If you allow yourself to consider alternative situations, or other applications of the same decision algorithm, you are solving a different problem, a problem that involves tradeoffs between these situations. You need to be clear on which problem you are considering, whether it’s a single isolated problem, as is usual for thought experiments, or a bigger problem. If it’s a bigger problem, that needs to be prominently stipulated somewhere, or people will assume that it’s otherwise and you’ll talk past each other.
It seems as if you currently believe that the correct solution for isolated Transparent Newcomb’s is one-boxing, but the correct solution in the context of the possibility of other problems is two-boxing. Is it so? (You seem to understand “I’m in Transparent Newcomb’s problem” incorrectly, which further motivates fighting the hypothetical, suggesting that for the general player that has other problems on its plate two-boxing is better, which is not so, but it’s a separate issue, so let’s settle the problem statement first.)
Yes.
I don’t think that the most advantageous solution for isolated Transparent Newcomb’s is likely to be a very useful question though.

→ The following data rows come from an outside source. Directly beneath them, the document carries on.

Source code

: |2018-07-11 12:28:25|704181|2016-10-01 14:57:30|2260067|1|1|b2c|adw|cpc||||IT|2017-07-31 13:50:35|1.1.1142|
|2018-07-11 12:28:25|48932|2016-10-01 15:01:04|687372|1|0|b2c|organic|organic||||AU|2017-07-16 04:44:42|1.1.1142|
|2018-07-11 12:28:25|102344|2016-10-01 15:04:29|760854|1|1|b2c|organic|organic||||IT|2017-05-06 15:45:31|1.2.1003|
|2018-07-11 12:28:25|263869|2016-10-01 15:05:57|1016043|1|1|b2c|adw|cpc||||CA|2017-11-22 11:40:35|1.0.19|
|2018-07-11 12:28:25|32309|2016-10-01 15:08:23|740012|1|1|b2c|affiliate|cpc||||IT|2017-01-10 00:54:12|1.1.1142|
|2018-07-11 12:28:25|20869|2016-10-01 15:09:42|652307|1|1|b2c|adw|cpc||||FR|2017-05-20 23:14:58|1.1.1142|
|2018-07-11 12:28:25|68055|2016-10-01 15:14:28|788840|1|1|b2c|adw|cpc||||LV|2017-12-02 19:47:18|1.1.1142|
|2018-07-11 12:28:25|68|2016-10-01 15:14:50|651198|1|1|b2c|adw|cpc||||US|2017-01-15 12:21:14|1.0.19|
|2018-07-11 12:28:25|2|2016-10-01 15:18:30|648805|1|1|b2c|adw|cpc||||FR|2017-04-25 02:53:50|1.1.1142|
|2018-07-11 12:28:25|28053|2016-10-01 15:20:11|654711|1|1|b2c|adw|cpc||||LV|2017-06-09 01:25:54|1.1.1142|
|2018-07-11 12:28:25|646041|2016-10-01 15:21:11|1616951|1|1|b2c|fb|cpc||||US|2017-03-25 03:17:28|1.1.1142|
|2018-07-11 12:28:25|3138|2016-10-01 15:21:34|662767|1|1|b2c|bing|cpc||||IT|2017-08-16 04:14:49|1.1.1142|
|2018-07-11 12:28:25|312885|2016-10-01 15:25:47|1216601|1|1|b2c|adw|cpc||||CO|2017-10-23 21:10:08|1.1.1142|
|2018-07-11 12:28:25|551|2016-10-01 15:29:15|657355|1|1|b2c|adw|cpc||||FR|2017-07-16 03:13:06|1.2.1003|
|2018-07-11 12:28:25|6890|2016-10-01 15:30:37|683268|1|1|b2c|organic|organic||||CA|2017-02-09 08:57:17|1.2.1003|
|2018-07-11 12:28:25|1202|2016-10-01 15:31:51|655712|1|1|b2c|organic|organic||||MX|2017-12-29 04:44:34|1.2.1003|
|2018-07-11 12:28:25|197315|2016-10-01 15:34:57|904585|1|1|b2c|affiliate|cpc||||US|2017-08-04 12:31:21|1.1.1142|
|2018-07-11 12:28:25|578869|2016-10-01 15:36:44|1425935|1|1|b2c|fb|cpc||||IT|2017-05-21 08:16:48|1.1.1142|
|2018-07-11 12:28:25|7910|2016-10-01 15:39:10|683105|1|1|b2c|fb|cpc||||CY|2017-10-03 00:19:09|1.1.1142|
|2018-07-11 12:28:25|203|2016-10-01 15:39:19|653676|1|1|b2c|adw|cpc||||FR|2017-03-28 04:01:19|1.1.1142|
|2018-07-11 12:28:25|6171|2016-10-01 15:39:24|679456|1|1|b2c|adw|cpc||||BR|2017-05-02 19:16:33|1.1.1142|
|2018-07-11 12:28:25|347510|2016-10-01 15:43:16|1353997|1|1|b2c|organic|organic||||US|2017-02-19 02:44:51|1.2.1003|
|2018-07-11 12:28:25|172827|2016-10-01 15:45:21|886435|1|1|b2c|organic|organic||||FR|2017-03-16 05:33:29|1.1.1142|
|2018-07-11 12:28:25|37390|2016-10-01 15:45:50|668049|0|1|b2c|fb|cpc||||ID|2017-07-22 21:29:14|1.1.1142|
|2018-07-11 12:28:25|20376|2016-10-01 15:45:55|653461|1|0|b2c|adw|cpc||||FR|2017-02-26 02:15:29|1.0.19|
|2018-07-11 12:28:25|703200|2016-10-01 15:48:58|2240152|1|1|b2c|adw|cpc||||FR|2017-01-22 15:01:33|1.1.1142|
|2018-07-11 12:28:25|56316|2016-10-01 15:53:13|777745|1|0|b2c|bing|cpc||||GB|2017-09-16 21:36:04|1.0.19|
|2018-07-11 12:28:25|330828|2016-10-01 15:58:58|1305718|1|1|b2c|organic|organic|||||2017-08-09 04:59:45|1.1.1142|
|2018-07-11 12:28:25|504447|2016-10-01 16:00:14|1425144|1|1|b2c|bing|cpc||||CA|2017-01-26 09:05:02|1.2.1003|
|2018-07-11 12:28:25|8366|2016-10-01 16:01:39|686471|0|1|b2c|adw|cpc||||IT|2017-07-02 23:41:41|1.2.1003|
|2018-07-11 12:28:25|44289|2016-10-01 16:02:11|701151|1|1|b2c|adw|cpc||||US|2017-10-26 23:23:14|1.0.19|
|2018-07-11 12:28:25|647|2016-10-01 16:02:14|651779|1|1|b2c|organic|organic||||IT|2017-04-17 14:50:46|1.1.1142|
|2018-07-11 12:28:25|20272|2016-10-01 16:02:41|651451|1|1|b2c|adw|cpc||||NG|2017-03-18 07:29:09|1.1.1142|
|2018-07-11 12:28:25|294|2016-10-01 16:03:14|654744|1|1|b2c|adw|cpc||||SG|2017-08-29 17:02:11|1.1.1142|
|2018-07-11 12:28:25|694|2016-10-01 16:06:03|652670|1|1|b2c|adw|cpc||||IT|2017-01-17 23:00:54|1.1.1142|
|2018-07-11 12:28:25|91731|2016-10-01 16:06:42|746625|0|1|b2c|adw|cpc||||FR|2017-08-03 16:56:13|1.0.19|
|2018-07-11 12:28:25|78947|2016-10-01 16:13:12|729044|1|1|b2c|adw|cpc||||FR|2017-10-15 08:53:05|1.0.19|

I don’t think it’s possible to have a general case decision theory which gets the best possible results for every situation (see the Andy and Sandy example, where getting good results for one prisoner’s dilemma necessitates getting bad results from the other, so any decision theory wins in at most one of the two.)
That being the case, I don’t think that a goal of winning in Transparent Newcomb’s Problem is a very meaningful one for a decision theory. The way I see it, it seems like focusing on coming out ahead in Sandy prisoner’s dilemmas, while disregarding the relative likelihoods of ending up in a dilemma with Andy or Sandy, and assuming that if you ended up in an Andy prisoner dilemma you could use the same decision process to come out ahead in that too.